Subitement, j’en venais à penser que ce premier ordre n’était pas le plus odieux. Son regard se porta vers son lit. Immense. On aurait pu y dormir à trois ou quatre. Il ressemblait à un nid douillet fait de voilages, de coussins et de diverses peaux soyeuses. Je ne doutais pas que l’on y dormait bien, par contre j’étais certaine que ce n’était pas ce qu’il attendait de moi. Je reculai encore, il faisait un pas à chaque fois que j’en exécutais un autre.

— Ça non plus, je…

Il se moqua.

— La fille de notre cher gouverneur serait un modèle de vertu ? Alors ça, c’est cocasse. J’ai du mal à y croire. Ne dit-on pas tel père telle fille ?

— J’ignore de quoi vous parlez.

— Il ne t’a pas fait de confidences ? Il avait pourtant l’air fier de lui… lorsqu’il a volé ma femme !

Si jusque là il semblait s’amuser tel un chat face à sa proie, ses mots devinrent durs et son regard froid. Il mentait, c’était évident qu’il mentait, mon père ne pouvait être pas ce genre d’homme. Il devait certainement se tromper.

— Vous mentez !

Il s’avança et j’imaginais alors très bien quel sort ignoble il me réservait. J’observai autour de moi et aperçu un panier de fruits sur la table de chevet. Dans un acte désespéré, je me ruai dessus et m’emparai du couteau destiné à éplucher les plus coriaces, le pointant vers lui.
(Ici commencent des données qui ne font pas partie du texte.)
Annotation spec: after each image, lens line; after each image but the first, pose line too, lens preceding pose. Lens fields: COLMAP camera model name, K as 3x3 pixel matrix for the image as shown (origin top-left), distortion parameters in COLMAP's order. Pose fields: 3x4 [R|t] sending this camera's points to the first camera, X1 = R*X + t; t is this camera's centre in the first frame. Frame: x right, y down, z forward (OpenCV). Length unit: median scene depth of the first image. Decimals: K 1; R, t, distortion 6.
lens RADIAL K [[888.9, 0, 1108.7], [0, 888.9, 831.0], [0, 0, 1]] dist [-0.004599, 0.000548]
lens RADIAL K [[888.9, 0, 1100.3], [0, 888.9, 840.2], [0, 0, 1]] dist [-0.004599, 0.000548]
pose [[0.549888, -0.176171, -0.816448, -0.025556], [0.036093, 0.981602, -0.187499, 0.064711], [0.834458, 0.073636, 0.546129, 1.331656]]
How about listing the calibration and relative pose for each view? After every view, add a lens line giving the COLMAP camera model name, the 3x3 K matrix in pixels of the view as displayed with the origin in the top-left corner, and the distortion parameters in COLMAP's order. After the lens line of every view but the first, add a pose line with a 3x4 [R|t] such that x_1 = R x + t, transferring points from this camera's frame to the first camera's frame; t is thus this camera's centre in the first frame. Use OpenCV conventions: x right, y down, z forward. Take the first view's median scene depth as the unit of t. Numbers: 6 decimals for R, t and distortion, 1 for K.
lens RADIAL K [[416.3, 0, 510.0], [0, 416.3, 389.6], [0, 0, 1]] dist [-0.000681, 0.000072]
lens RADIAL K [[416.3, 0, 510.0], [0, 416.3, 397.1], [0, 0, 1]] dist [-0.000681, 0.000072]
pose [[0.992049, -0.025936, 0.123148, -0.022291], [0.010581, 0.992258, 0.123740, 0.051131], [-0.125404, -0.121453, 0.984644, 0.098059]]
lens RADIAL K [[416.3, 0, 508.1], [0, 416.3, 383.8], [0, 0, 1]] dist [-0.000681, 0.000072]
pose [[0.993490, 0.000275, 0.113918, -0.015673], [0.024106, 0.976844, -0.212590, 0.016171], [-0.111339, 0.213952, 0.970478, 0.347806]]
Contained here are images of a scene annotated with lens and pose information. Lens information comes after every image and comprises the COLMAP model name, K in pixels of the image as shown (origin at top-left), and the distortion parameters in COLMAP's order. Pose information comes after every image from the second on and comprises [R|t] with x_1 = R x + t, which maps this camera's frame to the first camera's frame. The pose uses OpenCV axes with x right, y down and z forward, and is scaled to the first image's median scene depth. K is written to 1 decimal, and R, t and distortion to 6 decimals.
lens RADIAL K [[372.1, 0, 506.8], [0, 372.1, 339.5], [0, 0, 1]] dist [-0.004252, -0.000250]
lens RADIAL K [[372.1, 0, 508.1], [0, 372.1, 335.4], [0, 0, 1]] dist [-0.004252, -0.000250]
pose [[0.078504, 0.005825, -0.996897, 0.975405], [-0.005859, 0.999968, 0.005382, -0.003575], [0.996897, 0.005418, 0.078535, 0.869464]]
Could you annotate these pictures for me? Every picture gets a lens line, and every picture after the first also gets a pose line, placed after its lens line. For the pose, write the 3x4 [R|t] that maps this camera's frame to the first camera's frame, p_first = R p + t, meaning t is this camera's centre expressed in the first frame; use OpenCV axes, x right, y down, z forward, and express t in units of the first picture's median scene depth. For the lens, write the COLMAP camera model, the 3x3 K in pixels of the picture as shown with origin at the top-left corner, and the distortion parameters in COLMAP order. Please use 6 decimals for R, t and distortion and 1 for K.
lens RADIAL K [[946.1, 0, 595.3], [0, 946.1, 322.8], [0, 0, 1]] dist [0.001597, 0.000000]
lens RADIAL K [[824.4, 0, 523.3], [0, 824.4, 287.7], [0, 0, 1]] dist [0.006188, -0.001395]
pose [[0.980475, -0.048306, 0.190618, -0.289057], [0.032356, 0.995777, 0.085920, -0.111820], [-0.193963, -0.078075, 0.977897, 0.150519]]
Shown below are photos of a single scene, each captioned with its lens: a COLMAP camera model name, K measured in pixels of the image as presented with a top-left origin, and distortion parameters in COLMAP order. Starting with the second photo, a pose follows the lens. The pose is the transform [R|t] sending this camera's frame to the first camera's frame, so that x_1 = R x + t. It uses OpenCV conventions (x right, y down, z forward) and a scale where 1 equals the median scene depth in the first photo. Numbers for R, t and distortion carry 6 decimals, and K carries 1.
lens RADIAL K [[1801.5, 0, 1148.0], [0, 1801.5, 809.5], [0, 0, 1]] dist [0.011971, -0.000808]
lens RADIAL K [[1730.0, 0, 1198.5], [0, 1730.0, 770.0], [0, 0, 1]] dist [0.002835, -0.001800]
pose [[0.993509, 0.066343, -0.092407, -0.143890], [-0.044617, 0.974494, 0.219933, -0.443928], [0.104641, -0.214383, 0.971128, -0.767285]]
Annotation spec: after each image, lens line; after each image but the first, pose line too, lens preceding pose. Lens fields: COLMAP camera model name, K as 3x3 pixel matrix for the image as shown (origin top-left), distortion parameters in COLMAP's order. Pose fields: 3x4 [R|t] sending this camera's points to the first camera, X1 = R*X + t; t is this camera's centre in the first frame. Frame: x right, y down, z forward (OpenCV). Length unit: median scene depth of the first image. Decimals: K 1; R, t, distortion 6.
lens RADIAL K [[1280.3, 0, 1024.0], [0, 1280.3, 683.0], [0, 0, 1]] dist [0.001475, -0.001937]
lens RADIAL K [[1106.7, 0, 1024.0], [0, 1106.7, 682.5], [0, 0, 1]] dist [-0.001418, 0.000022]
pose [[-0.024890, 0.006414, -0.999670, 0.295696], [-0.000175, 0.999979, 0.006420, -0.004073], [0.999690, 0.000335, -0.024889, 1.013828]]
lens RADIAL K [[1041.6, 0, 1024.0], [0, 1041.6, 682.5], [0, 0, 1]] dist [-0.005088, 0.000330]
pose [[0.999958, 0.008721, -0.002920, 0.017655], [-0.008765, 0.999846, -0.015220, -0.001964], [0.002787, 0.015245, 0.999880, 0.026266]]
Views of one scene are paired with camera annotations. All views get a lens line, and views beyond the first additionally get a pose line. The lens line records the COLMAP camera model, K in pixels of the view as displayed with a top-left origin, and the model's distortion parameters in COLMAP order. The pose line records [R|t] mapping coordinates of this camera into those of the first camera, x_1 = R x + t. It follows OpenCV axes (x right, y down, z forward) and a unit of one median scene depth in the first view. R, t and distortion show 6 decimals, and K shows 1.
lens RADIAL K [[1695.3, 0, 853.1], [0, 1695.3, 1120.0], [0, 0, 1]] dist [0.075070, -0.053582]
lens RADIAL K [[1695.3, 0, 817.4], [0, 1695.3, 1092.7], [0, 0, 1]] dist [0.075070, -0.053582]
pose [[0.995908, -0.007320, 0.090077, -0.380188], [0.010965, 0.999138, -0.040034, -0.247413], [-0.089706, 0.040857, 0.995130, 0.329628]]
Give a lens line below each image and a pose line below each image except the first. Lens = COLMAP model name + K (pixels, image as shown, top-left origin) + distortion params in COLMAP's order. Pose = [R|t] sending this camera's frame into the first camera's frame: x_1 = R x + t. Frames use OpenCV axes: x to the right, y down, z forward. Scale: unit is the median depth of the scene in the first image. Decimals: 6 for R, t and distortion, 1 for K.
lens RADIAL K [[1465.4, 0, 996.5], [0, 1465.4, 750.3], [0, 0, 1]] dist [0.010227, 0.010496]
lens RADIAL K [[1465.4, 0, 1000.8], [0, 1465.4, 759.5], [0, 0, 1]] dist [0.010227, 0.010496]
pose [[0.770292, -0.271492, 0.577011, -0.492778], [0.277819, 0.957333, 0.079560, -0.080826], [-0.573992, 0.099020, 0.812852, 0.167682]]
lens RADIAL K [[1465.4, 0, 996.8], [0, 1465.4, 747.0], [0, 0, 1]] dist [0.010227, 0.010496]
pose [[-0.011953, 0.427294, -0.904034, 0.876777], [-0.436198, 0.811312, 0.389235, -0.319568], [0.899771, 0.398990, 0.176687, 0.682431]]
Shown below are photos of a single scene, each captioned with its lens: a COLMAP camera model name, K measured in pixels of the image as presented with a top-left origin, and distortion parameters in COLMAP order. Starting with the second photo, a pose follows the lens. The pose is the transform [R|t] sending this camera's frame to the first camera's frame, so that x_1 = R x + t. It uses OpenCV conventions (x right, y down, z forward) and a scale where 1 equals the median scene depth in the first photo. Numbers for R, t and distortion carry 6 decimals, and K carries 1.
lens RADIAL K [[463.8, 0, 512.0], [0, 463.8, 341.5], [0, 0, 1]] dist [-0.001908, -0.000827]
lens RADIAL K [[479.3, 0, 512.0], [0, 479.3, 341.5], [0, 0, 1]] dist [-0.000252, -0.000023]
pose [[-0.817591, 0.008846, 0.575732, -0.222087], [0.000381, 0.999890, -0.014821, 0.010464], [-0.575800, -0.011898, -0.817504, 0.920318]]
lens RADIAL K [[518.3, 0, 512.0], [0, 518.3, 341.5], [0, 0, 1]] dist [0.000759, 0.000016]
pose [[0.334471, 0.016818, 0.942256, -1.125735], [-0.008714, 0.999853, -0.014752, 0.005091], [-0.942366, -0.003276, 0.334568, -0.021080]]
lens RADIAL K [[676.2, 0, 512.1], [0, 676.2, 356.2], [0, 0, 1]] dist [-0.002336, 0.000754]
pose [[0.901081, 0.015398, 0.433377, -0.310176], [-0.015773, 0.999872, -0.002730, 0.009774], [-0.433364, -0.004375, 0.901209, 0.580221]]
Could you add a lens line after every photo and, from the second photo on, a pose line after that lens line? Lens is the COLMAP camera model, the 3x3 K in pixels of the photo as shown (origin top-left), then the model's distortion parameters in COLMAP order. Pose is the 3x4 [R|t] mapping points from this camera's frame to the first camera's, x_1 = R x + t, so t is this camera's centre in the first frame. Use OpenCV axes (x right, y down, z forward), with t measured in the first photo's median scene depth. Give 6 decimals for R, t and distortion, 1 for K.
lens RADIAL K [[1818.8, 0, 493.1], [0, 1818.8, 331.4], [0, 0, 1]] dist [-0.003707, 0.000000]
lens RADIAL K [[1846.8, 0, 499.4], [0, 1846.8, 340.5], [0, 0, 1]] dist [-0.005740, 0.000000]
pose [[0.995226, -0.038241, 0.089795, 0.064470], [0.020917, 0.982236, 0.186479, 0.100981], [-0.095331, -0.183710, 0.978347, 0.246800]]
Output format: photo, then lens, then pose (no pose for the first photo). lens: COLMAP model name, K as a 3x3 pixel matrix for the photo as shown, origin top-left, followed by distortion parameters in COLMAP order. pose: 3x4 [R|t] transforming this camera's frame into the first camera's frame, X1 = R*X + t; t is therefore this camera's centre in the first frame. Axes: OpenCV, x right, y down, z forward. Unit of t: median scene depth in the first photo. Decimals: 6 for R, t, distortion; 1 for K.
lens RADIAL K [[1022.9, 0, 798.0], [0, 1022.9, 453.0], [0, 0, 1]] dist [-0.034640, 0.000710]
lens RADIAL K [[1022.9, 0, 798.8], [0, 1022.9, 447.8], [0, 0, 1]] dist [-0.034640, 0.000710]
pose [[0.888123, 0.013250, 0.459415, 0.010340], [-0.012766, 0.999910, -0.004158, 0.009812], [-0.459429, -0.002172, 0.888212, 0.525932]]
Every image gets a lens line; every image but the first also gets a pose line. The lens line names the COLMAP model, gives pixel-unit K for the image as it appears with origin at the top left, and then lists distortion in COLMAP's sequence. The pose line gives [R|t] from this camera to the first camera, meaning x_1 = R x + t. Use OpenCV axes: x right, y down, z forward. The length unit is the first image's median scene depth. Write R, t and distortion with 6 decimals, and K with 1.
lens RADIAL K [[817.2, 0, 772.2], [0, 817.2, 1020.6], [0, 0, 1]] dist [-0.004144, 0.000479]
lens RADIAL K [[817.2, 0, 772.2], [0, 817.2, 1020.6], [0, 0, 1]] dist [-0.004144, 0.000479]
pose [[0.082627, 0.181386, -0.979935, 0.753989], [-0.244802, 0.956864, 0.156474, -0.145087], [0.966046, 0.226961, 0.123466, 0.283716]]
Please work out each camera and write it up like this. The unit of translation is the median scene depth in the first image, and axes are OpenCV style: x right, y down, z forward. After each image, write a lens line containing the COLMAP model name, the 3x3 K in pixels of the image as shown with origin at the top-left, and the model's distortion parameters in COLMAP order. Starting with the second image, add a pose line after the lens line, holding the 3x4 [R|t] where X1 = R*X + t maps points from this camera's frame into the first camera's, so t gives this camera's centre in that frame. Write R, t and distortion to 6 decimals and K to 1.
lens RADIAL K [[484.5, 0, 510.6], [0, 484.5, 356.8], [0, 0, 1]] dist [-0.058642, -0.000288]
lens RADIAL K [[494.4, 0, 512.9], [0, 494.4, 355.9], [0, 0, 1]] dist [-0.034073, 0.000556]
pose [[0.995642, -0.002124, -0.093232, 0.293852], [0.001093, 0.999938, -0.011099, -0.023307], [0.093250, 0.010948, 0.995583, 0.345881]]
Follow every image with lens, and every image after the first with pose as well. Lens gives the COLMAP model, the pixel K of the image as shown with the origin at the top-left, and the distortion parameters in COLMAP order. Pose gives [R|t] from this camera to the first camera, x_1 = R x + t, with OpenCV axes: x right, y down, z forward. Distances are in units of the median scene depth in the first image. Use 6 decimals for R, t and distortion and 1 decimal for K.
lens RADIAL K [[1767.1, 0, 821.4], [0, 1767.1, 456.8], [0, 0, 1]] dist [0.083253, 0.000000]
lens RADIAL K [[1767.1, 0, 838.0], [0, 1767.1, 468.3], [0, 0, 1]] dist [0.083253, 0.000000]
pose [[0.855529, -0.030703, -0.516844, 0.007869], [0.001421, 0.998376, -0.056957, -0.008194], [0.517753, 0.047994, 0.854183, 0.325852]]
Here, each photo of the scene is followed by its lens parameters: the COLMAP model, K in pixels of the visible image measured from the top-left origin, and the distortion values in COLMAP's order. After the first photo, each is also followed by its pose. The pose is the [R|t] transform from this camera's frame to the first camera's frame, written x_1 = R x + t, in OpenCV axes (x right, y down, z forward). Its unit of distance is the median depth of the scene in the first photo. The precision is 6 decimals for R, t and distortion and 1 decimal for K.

Cela le fit rire aux éclats puis redevenir sérieux. Sans craindre le moindre mal, il se saisit de mon poignet et le tordit, juste assez pour que je lâche. De son autre main, il attrapa l’arme improvisée avant qu’elle ne tombe et sol et la lança en direction de l’une de ses bibliothèques. Il le fit avec tant de force qu’il alla se fixer profondément dans le bois verni.

— Au moins toi tu frappes de face et non dans le dos. Et tu as le courage de t’attaquer à plus fort que toi. En effet, vous ne vous ressemblez pas.

Il me repoussa en arrière et je trébuchai contre la table.

— Cesse de jouer et obéis-moi. Je te laisserai peut-être repartir si tu fais tout ce que je demande sans rechigner. C’est un bon marché non ?

— Vous me tuerez ensuite.

— Non.

— Qu’est-ce qui me le prouve ?

— Ma parole. Je sais que nous ne valons pas cher à tes yeux, mais nous, pirates, lorsque nous donnons notre parole, nous la tenons. Pas comme les gens de ton espèce. Je ne te tuerai pas et tu pourras partir si tu le souhaites. Mais je ne le répéterai plus, déshabille-toi.